Bahkan, meski suatu provinsi mengalami momentum bonus demografi dalam rentang
saat ini hingga 2035, sejumlah kabupaten/kota di provinsi itu boleh jadi
tidak mengalami bonus demografi. Sebab, seperti halnya pada level na sional
yang merangkum keadaan provinsi, level provinsi juga merangkum keadaan kabupaten/kota.

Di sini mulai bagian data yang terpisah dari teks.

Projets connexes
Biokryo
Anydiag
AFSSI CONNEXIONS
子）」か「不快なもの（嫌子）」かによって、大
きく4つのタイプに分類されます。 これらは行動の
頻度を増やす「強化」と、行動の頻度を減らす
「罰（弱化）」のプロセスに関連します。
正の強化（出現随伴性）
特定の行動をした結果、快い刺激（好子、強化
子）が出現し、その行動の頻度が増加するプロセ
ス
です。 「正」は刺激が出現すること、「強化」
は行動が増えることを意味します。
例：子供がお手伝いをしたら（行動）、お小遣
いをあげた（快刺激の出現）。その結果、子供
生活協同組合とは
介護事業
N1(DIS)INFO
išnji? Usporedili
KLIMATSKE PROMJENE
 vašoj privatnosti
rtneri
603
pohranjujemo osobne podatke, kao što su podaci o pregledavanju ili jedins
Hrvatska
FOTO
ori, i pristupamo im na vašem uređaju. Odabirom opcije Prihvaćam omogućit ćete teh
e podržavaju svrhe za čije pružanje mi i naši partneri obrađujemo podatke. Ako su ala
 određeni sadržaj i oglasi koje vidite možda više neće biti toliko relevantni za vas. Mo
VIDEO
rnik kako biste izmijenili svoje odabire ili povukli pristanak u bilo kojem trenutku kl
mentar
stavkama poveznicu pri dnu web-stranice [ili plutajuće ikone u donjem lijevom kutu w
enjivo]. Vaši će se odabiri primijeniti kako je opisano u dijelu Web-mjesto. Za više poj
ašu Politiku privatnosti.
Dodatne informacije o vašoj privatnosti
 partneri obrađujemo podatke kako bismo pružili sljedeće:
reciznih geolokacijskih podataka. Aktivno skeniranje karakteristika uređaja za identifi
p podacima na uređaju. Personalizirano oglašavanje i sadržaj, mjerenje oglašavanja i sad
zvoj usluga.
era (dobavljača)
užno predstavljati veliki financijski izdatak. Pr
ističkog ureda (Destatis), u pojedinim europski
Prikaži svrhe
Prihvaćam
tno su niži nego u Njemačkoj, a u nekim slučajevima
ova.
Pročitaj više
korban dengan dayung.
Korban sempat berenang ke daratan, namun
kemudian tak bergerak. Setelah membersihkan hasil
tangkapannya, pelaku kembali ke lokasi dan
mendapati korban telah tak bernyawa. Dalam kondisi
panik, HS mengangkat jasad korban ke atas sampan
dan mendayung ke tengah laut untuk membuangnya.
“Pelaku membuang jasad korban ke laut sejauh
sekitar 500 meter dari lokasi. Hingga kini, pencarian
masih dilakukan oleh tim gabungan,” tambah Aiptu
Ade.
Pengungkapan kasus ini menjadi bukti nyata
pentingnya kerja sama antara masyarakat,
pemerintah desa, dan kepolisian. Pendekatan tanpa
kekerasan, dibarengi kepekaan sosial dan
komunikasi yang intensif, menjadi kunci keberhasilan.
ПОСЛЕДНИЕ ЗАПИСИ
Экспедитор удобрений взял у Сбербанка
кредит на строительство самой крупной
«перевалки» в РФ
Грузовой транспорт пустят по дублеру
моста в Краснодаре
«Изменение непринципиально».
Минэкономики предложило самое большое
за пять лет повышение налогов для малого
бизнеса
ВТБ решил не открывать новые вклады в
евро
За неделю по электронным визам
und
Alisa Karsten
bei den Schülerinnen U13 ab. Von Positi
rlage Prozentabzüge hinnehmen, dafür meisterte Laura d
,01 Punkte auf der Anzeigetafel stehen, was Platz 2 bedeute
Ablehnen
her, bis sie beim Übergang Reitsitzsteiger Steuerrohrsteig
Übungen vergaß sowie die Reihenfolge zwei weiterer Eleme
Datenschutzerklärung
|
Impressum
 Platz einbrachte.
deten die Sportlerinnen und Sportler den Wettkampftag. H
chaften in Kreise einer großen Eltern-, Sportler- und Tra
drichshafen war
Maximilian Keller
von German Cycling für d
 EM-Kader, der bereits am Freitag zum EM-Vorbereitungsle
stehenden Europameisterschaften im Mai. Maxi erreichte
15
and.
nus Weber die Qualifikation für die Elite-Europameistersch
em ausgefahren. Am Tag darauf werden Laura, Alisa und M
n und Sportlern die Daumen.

Fenomena bonus demografi di suatu
daerah memang sangat dipengaruhi oleh dinamika penduduk, terutama akibat
kelahiran dan perpindahan penduduknya. Daerah-daerah dengan penurunan angka
kelahiran yang kian cepat akan semakin awal mengalami momentum bonus
demografi dibandingkan daerah- daerah lain yang lambat penurunan angka
kelahirannya.
Meski demikian, penurunan angka kelahiran
yang cepat di suatu daerah bukan satu-satunya faktor yang menghadirkan
fenomena bonus demografi di daerah itu. Hal lain yang turut memengaruhi
adalah perpindahan penduduk.
Daerah-daerah dengan arus perpindahan
keluar usia produktif yang lebih besar dibandingkan dengan arus perpindahan
masuknya, akan mengalami pelambatan atau bahkan tidak mengalami momentum
bonus demografi. Sebaliknya, daerah-daerah dengan perpindahan penduduk usia
produktifnya keluar lebih kecil dibandingkan yang masuk, maka akan mengalami
bonus demografi yang momentumnya kian cepat jika penduduk usia produktif
yang masuk kian besar.
Secara umum, daerah-daerah maju seperti
Jawa mengalami momentum bonus demografi lebih awal dibandingkan daerah
luar Jawa. Bahkan, DKI Jakarta mengalami bonus demografi paling awal karena
daerah ini sejak lama menjadi tujuan terfavorit penduduk usia produktif pindah
dari luar Jakarta. Diperkirakan, DKI Jakarta telah mengalami momentum bonus
demografi sejak 1980-an.
Selain Jakarta, daerah-daerah yang mengalami
percepatan momentum bonus demografi adalah daerah pertumbuhan ekonomi baru,
seperti Kepulauan Riau dan Kalimantan Timur. Sebaliknya, daerah-daerah
pengirim migran mengalami pelambatan momentum bonus demografi atau bahkan
tidak sama sekali. Nusa Tenggara Timur, misalnya, dengan arus keluar penduduk
usia produtif yang cukup besar mengakibatkan daerah ini tidak mengalami momentum
bonus demografi hingga 2035.
Kesenjangan
antardaerah
Pada gilirannya, suatu daerah yang
tidak mengalami bonus demografi, yang umumnya daerah tertinggal tidak akan
memperoleh jendela peluang untuk meningkatkan kemajuan daerahnya. Sebaliknya,
daerah maju akan semakin maju mengingat arus perpindahan penduduk cendrung
mengalir dari daerah yang kurang maju ke daerah lain yang lebih maju. Hal ini
pada gilirannya berpotensi menyebabkan kesenjangan tingkat kemajuan yang kian
melebar antardaerah.
Mengacu pada pembentukan otonomi daerah
yang dimaksudkan untuk mempercepat kemajuan daerah dan mewujudkan pemerataan
antardaerah, maka persoalan bonus demografi ini penting untuk dicermati.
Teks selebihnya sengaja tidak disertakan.